Komisioner Komisi Nasional Anti- Kekerasan terhadap Perempuan( Komnas Perempuan) Andy Yentriyani menyebut kalau ketentuan aparatur sipil negeri( ASN) Jakarta boleh berpoligami yang tertuang di Peraturan Gubernur( Pergub) no 2 tahun 2025 bertabiat diskriminatif.
” Sejalan dengan UU Pernikahan, Pergub Jakarta No 2 Tahun 2025 memperbolehkan aplikasi beristri lebih dari satu dengan alibi yang bertabiat diskriminatif,” kata Andy dalam penjelasan tertulis yang diterima, Pekan( 19/ 1/ 2025).
Ketentuan awal ASN boleh beristri lebih dari satu yang tertuang di Pergub No 2 tahun 2025 merupakan istri tidak bisa melaksanakan kewajibannya.
Bagi Andy, ketentuan tersebut bertabiat sangat subjektif serta mengacu pada konstruksi warga patriaki.
” Menempatkan Perempuan dalam posisi subordinat, dengan peran- peran dalam negeri pengasuhan serta perawatan yang seakan eksklusif jadi tugas Perempuan serta cenderung mengabaikan sebab- akibat dalam tidak terselenggaranya tugas tersebut dalam kedekatan suami serta istri,” ucap Andy.
Ketentuan yang begitu subjektif tersebut dinilai cenderung merugikan Perempuan.
Setelah itu, ketentuan kedua ASN boleh poligami merupakan bila istrinya tidak dapat melahirkan generasi. Ketentuan itu, bagi Andy, pula menampilkan kalau Perempuan ditempatkan dalam posisi subordinat.

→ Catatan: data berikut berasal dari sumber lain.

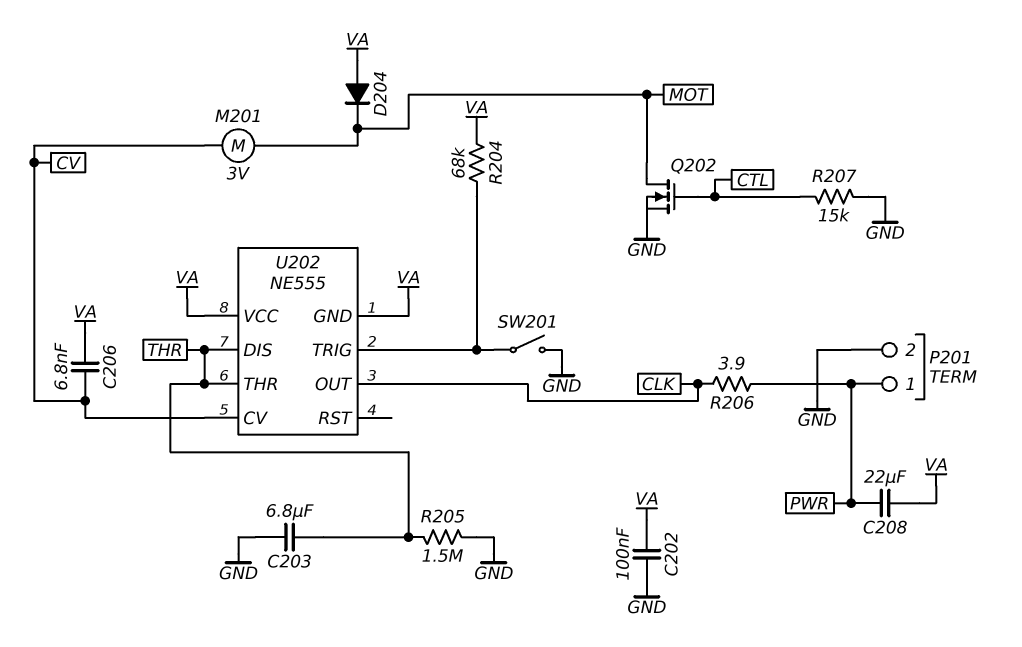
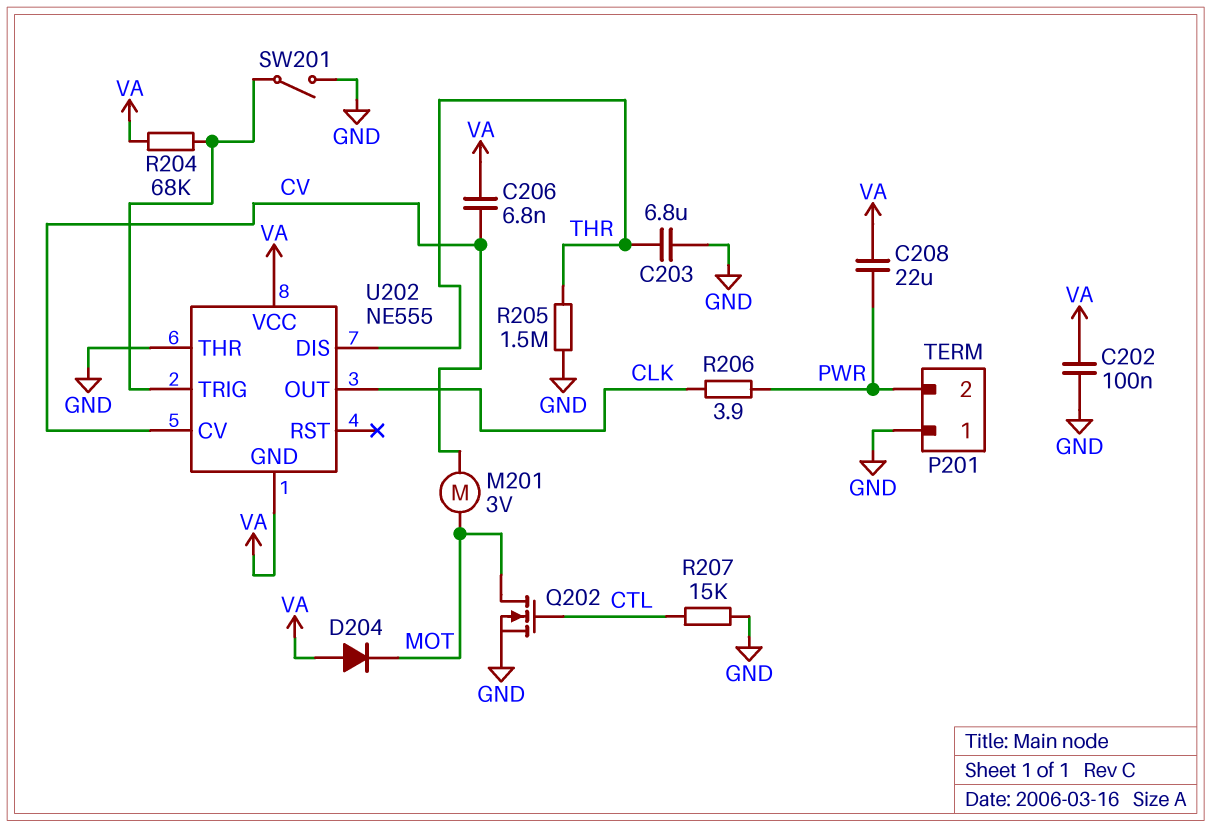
P201 pin 1: PWR -> GND
P201 pin 2: GND -> PWR
U202 pin THR: THR -> GND

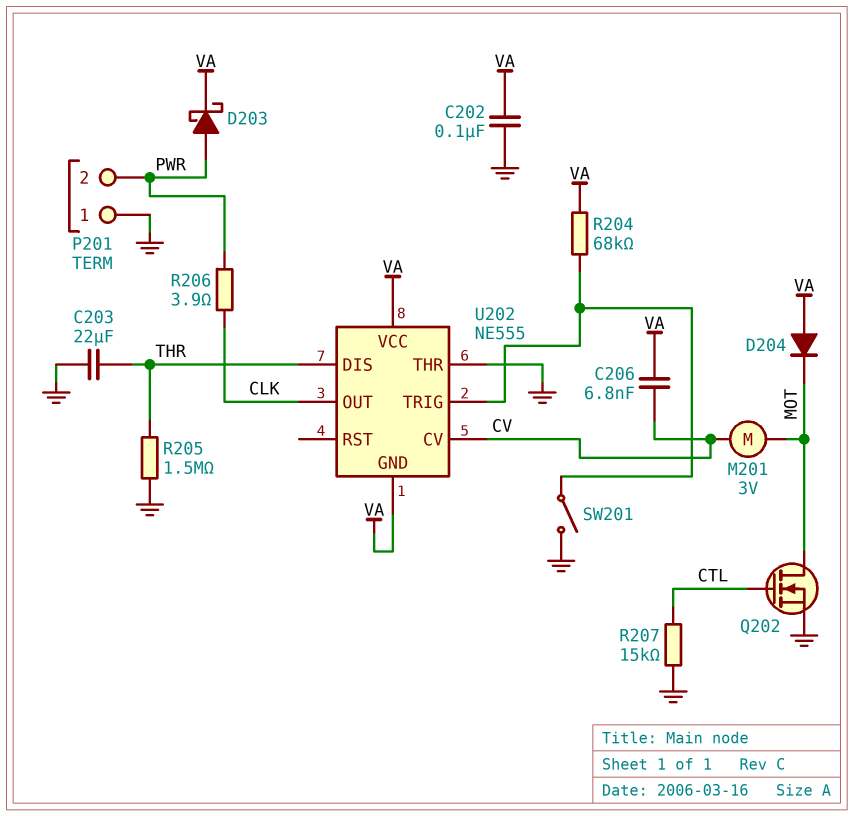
C203: 6.8uF (GND, THR) -> 22uF (GND, THR)
C208: 22uF (PWR, VA) -> none
D203: none -> schottky (A PWR, K VA)

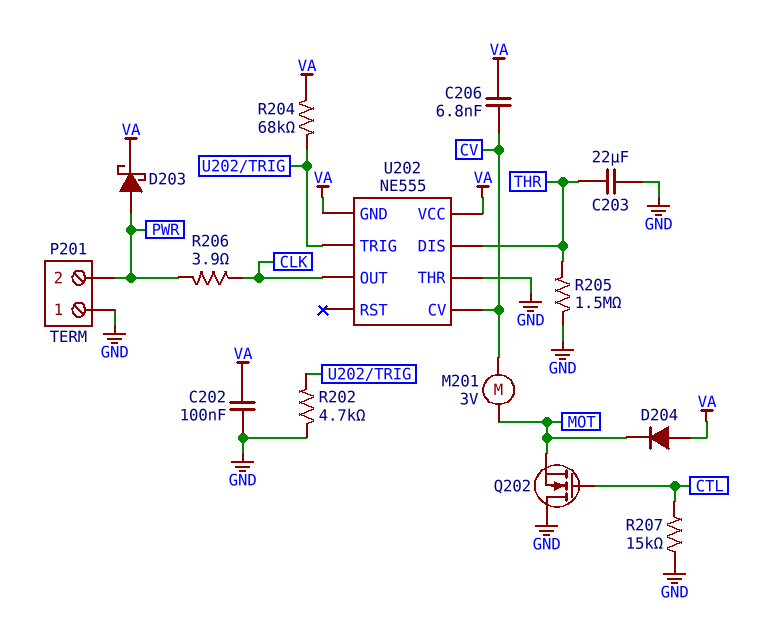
Q202: NMOS (G CTL, D MOT, S GND) -> NMOS (G CTL, D GND, S MOT)
R202: none -> 4.7k (GND, U202/TRIG)
SW201: switch (GND, U202/TRIG) -> none

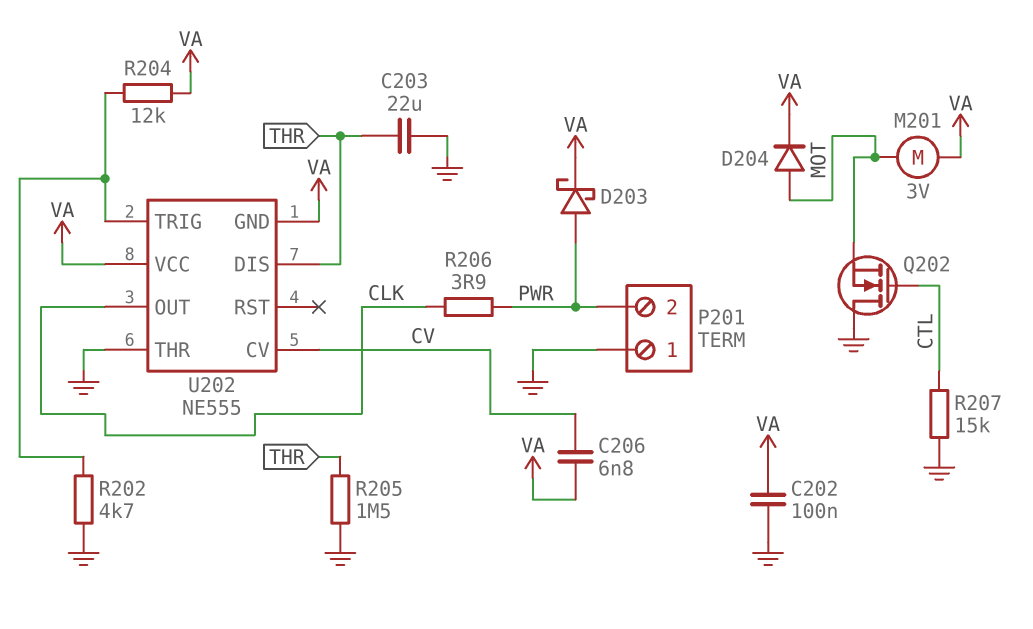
D204: diode (A VA, K MOT) -> diode (A MOT, K VA)
M201: motor 3V (CV, MOT) -> motor 3V (MOT, VA)
R204: 68k (U202/TRIG, VA) -> 12k (U202/TRIG, VA)

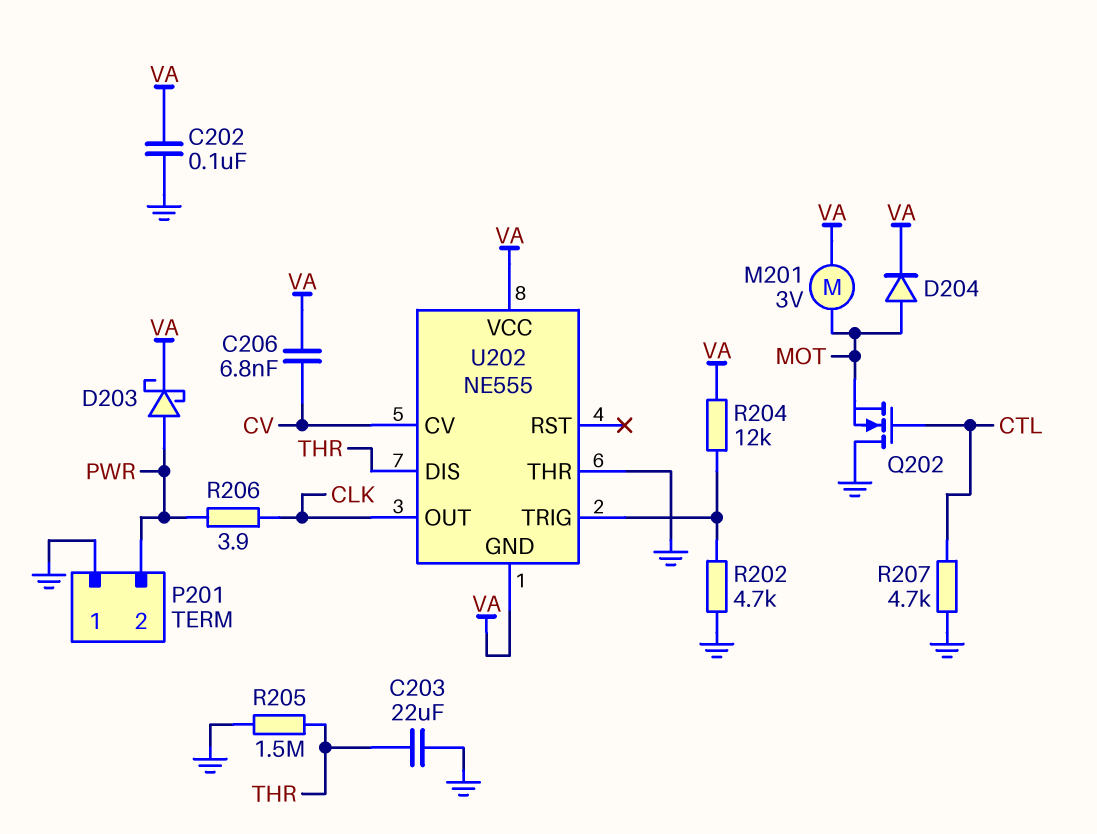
R207: 15k (CTL, GND) -> 4.7k (CTL, GND)

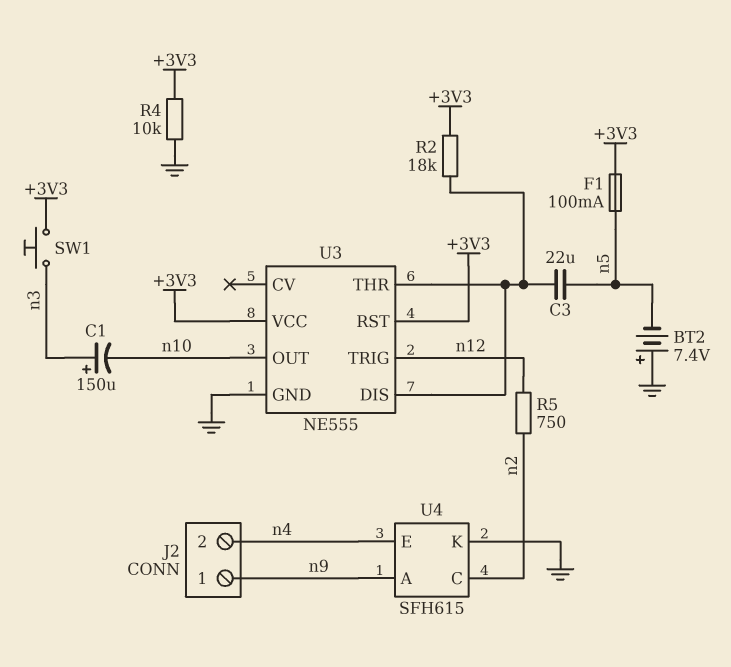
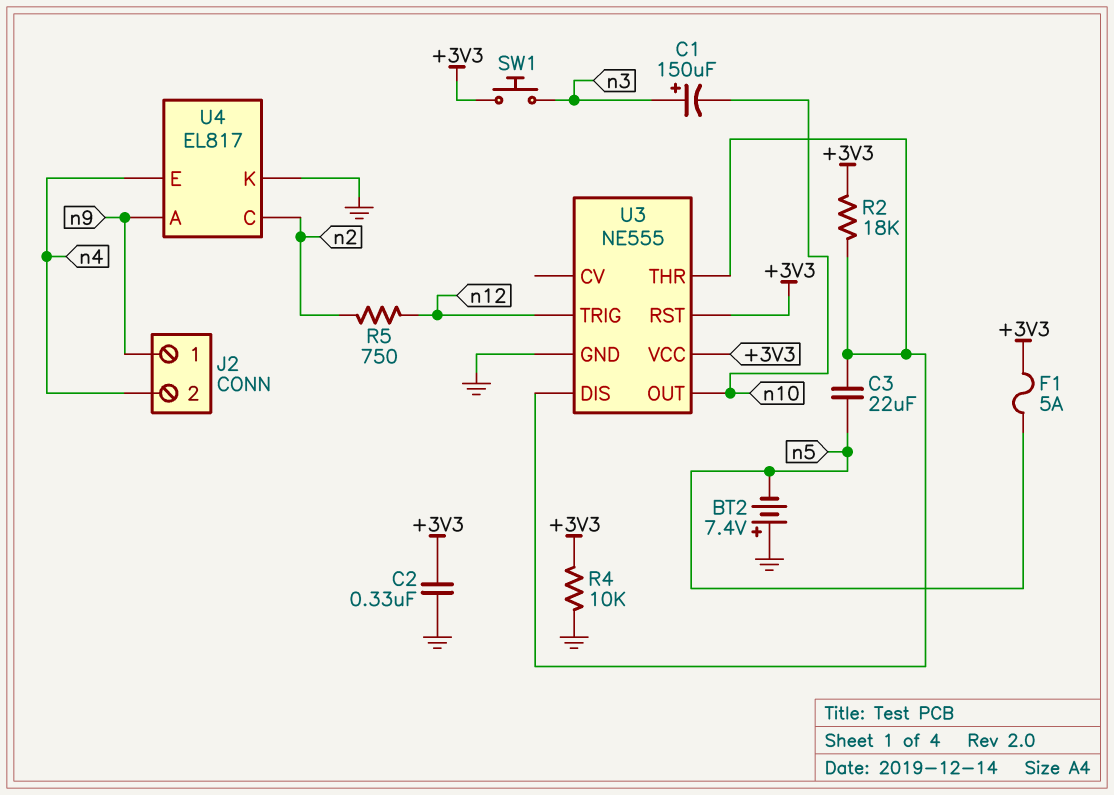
C2: none -> 330nF (+3V3, GND)
F1: 100mA (+3V3, n5) -> 5A (+3V3, n5)
U4: SFH615 -> EL817

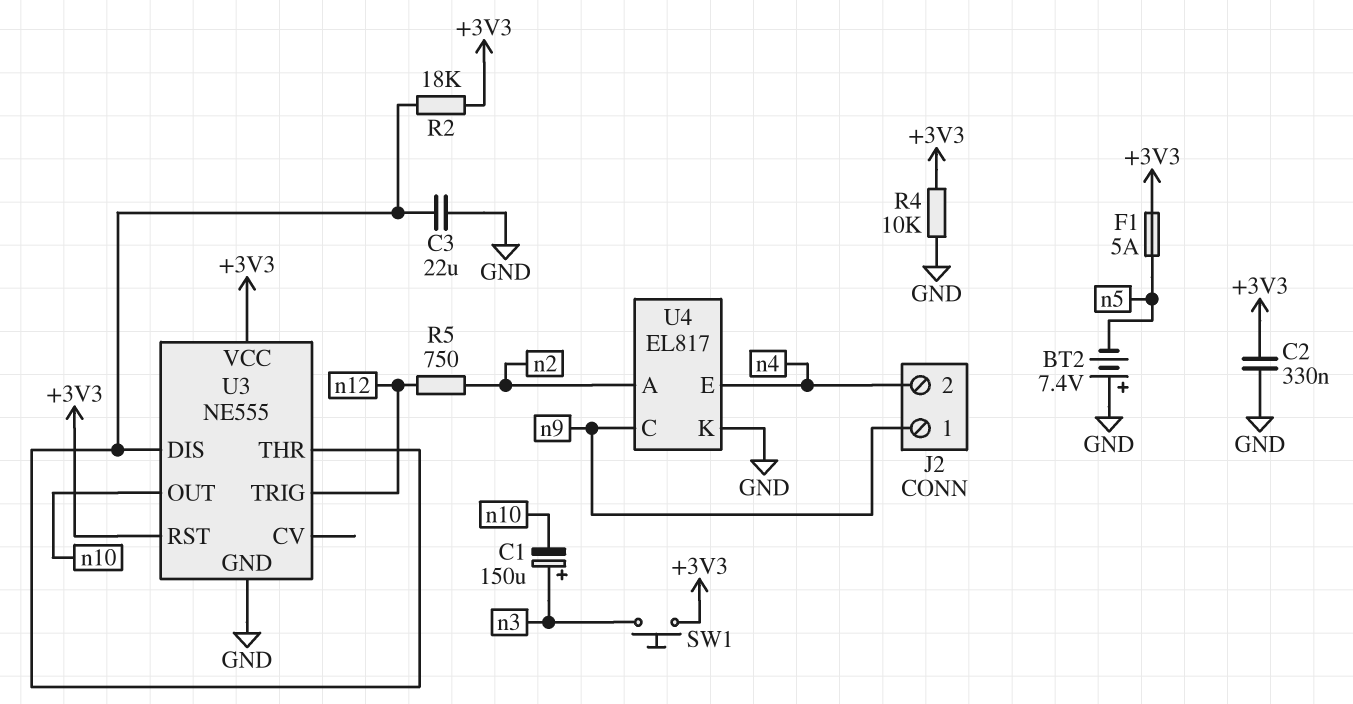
C3: 22uF (U3/DIS, n5) -> 22uF (GND, U3/DIS)
U4 pin A: n9 -> n2
U4 pin C: n2 -> n9

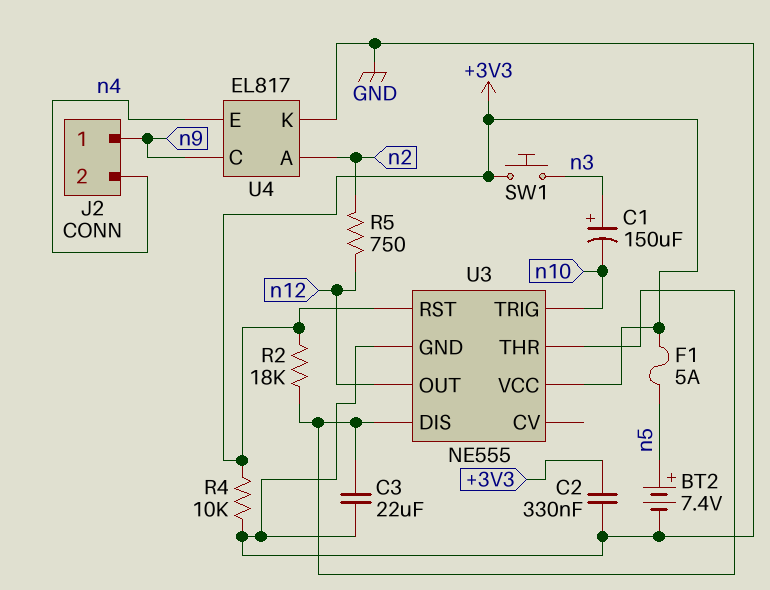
BT2: 7.4V (plus GND, minus n5) -> 7.4V (plus n5, minus GND)
U3 pin OUT: n10 -> n12
U3 pin TRIG: n12 -> n10

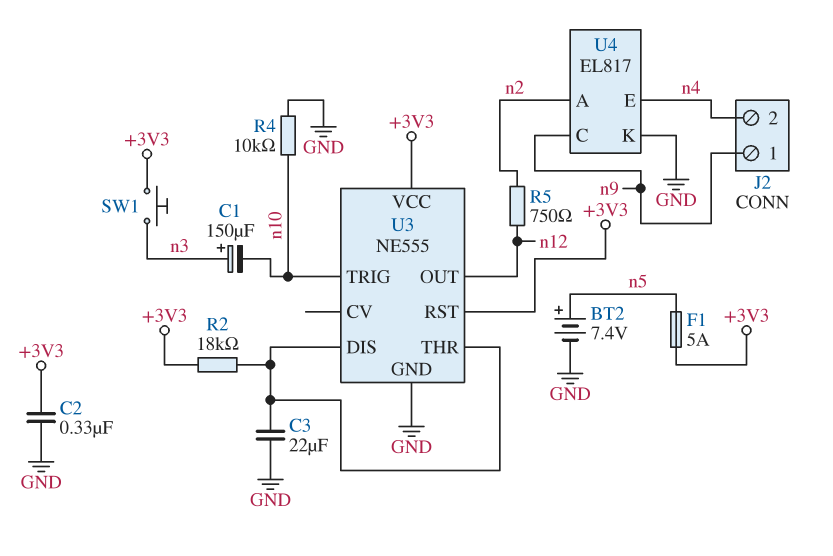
R4: 10k (+3V3, GND) -> 10k (GND, n10)

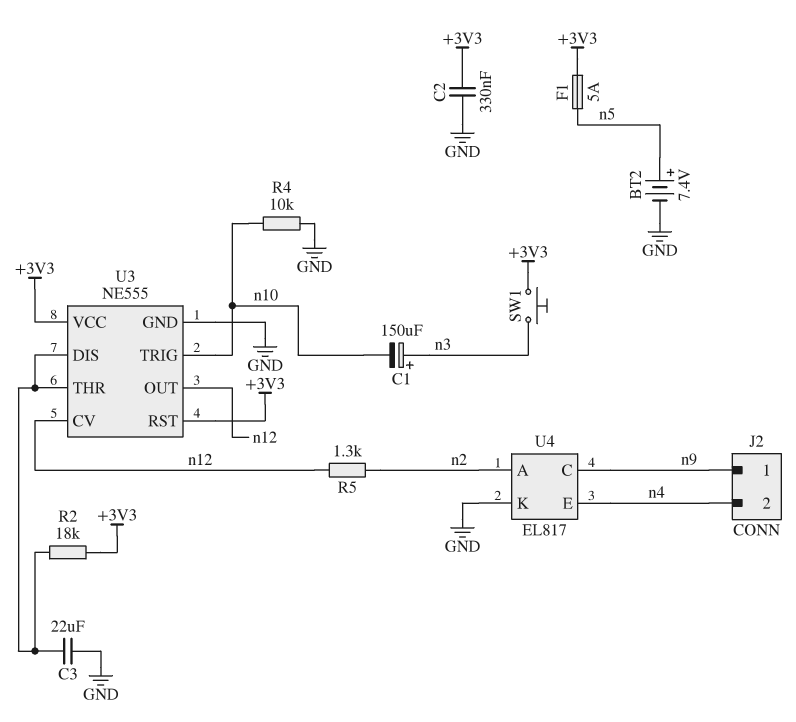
R5: 750 (n2, n12) -> 1.3k (n2, n12)
U3 pin CV: none -> n12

” Alibi tidak bisa melahirkan generasi meneguhkan posisi subordinat Perempuan di dalam warga yang menempatkan evaluasi pada kapasitas reproduksi Perempuan,” kata Andy.
Ketentuan ketiga ASN boleh berpoligami merupakan apabila istrinya hadapi cacat tubuh.
Andy menyebut, alibi ketiga ini betul- betul bertabiat diskriminatif.
” Alibi cacat tubuh ialah perilaku diskriminatif berbasis abelitas terhadap Perempuan penyandang disabilitas,” ucap Andy.
Buat dikenal, dalam Pergub tersebut, ASN laki- laki yang mau berpoligami diharuskan mendapatkan izin dari pejabat yang berwenang saat sebelum melakukan perkawinan, sebagaimana tertuang dalam Pasal 4 ayat 1.
Bila seseorang ASN melanggar ketentuan tersebut serta menikah tanpa izin, mereka hendak dikenakan hukuman disiplin berat cocok dengan peraturan perundang- undangan yang berlaku.
Tidak hanya itu, hukuman tersebut bisa disesuaikan bersumber pada hasil pengecekan, dengan memikirkan akibat pelanggaran yang dicoba.